De beeldentuin aan de noordwestzijde van het dorp is privébezit, maar openbaar toegankelijk. De besloten tuin is een fraaie aanvulling op de aanwezige verblijfsruimten in het dorp.

2.2.5 Waterstructuur

De kern Winssen is ontstaan op een stroomrug langs de Waal. Hierdoor is het aantal watergangen in de dorpskern relatief beperkt. Binnen de plangrenzen gaat het om watergangen langs de Molenstraat, de Ingenieur van Stuivenbergweg en om het perceel Notaris Stephanus Roesstraat nr. 31.

Verder zijn enkele watergangen aanwezig aan de achterzijde van (voormalige) agarische percelen (Geerstraat, Molenstraat en Notaris Stephanus Roesstraat/ Notenboomgaard), die in verbinding staan met watergangen in het buitengebied. Een aantal van deze watergang is aangewezen als A-watergang.
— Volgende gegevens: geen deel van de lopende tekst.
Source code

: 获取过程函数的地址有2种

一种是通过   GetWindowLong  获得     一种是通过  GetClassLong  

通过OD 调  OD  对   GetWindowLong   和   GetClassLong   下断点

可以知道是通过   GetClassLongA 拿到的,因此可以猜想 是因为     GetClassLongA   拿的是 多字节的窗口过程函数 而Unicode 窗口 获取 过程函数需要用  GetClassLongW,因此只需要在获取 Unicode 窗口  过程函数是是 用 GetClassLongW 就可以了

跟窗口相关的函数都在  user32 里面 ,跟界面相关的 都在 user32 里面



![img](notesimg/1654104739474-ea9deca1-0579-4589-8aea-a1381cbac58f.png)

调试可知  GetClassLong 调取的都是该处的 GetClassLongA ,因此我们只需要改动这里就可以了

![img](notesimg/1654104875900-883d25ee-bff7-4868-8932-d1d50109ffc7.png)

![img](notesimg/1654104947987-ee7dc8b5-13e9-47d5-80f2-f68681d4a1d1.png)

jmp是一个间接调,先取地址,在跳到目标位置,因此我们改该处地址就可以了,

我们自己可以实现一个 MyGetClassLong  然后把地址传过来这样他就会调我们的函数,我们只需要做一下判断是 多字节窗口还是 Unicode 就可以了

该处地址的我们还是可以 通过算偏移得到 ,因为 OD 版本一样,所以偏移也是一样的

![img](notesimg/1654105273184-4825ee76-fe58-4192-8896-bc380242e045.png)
Het betreft de watergangen aan de achterzijde van de percelen langs de Geerstraat, achter Molenstraat nr. 4, de watergang centraal tussen de Geerstraat en Leegstraat en de watergang vanaf het semi-agrarisch perceel tussen de Notaris Stephanus Roesstraat en De Bongerd richting de Van Heemstraweg.

Naast deze watergangen is er geen open water aanwezig in het plangebied.